Pro: Honing your skill set
As a travel nurse, bouncing from specialty to specialty doesn't really happen. Facilities want nurses who are knowledgeable in certain areas. So while you may not experience multiple areas of nursing, know that each assignment is going to be unique. This gives you the opportunity to expand your skills and learn new ways of doing things. You’ll have the chance to learn different procedures, patient care processes, and charting systems. With your variety of experience, you'll be in demand and can get up and running quickly the more assignments you get.
Con: You may not get your first pick—in the beginning
One of the appeals of travel nursing is that you can work anywhere you want. Travel nursing is about freedom, after all. But when you're just starting out, you might not get that desirable location you planned on. In the beginning, when you're new to traveling, you might need to be flexible and settle on some alternative places until you gain some experience.
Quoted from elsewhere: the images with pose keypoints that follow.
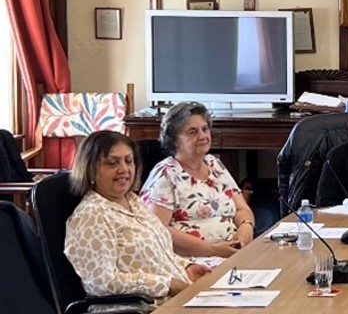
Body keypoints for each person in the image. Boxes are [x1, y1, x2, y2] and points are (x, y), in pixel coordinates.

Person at [65, 130, 210, 305]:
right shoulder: (92, 216)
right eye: (112, 163)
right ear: (90, 169)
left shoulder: (133, 202)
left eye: (129, 161)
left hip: (174, 301)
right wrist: (166, 284)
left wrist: (186, 267)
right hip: (135, 309)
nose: (124, 169)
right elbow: (101, 283)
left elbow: (154, 254)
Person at [140, 102, 256, 258]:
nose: (202, 136)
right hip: (194, 261)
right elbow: (157, 229)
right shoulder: (166, 173)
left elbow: (243, 209)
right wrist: (212, 250)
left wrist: (245, 229)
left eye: (205, 129)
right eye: (192, 132)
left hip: (233, 254)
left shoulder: (214, 164)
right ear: (174, 140)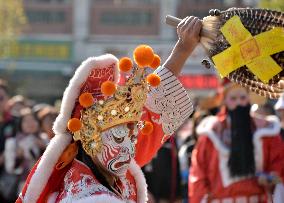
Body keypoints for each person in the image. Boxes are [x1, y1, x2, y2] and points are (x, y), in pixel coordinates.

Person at [16, 16, 202, 203]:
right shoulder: (95, 197)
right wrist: (183, 48)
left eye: (133, 137)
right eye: (120, 138)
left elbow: (153, 103)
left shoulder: (91, 168)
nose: (129, 149)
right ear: (89, 140)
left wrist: (184, 48)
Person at [189, 80, 284, 203]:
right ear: (224, 100)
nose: (239, 102)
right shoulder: (210, 134)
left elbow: (279, 161)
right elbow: (199, 175)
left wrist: (271, 176)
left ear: (249, 98)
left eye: (243, 97)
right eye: (233, 98)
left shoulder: (265, 130)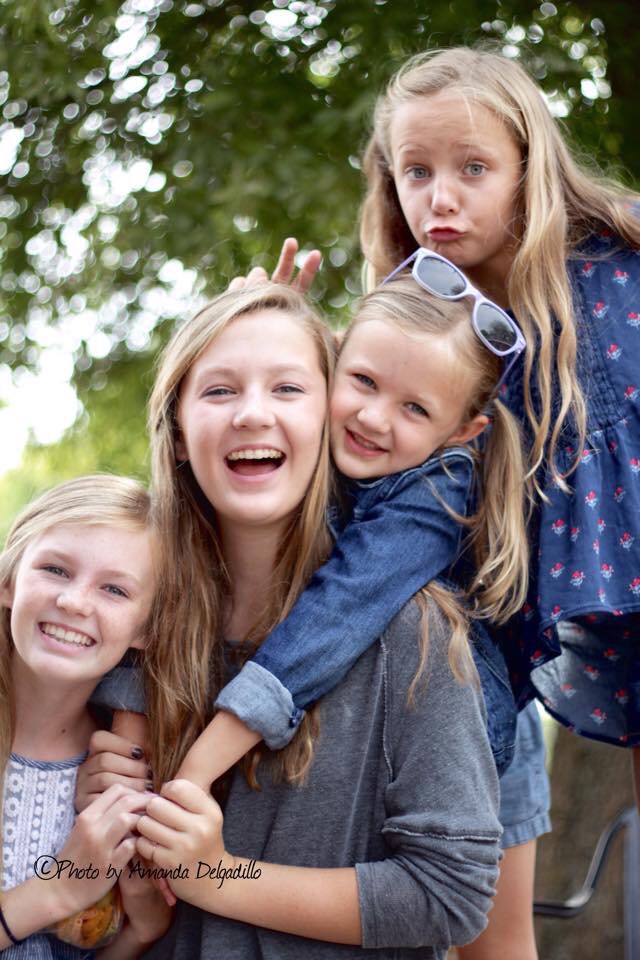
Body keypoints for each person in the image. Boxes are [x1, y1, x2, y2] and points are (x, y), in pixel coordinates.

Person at [85, 282, 505, 957]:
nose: (253, 413)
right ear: (180, 435)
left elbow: (451, 895)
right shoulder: (126, 626)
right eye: (219, 391)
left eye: (287, 389)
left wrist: (217, 878)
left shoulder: (413, 632)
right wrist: (110, 838)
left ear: (325, 418)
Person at [355, 43, 640, 958]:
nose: (441, 196)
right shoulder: (424, 325)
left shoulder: (618, 258)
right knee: (474, 915)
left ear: (529, 169)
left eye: (473, 168)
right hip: (502, 631)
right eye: (417, 171)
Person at [0, 475, 171, 957]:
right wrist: (56, 890)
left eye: (115, 590)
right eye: (55, 570)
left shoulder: (119, 780)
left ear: (147, 630)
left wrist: (140, 932)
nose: (73, 602)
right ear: (9, 582)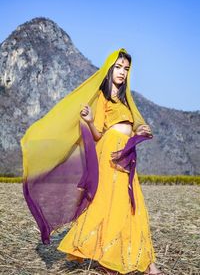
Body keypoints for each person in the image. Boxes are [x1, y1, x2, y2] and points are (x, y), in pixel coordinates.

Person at [56, 49, 163, 275]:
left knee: (133, 204)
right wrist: (89, 120)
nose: (122, 72)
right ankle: (108, 257)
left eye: (126, 68)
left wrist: (142, 129)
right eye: (118, 67)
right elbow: (97, 134)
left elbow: (135, 125)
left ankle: (148, 264)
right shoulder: (103, 97)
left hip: (126, 154)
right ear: (109, 68)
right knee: (109, 202)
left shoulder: (127, 100)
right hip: (109, 152)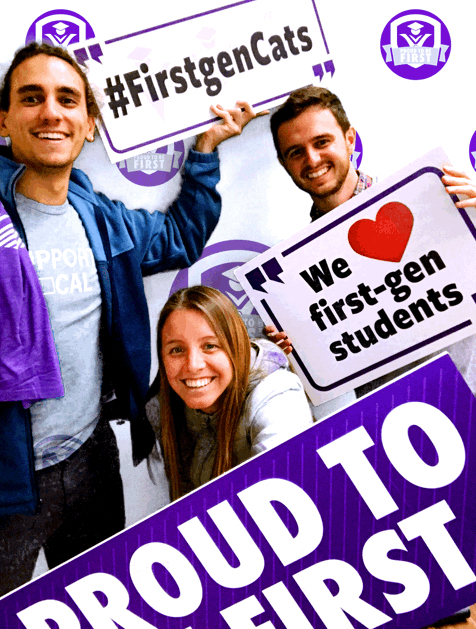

Con: Dealing with the loneliness
It can be hard to leave behind your life when moving to a new assignment. You might have to leave your pets, your friends and relatives, and possibly a partner or children. Thanks to technology, you should be able to use video chatting, but it's not the same. Being away for long periods of time can be hard, especially if you're first starting out. Make sure you're getting out and socializing with your coworkers outside of your work hours and maintain a strong support system. Sometimes it can help to do some volunteering or join a gym. Anything to help you get out and meet new people.
Con: Being flexible with your schedule
Just as it's more difficult to get vacation time as a travel nurse, you also may have a harder time getting those ideal hours. You may have to take a fair share of holidays, weekends, and overnight shifts. You might have to float to other units depending on staffing needs. Like a vacation, seniority might rule in your new facility and you'll have to accept this and know what to expect. On the positive side, these types of shifts usually come well-compensated, so you can enjoy that extra money in your account.
Con: The whole traveling thing
Traveling is the reason you are considering this area of nursing. But with all the excitement and variety, it can still be difficult to make traveling part of your career. There's the stress of unfamiliar locations and trying to adapt to a new living environment. There's getting used to the weather in a new part of the country and maybe even the cultural changes from what you're used to. You’ll have to adjust to a new department and coworkers quickly so you can get up and running. Remember to be gentle with yourself and give it some time.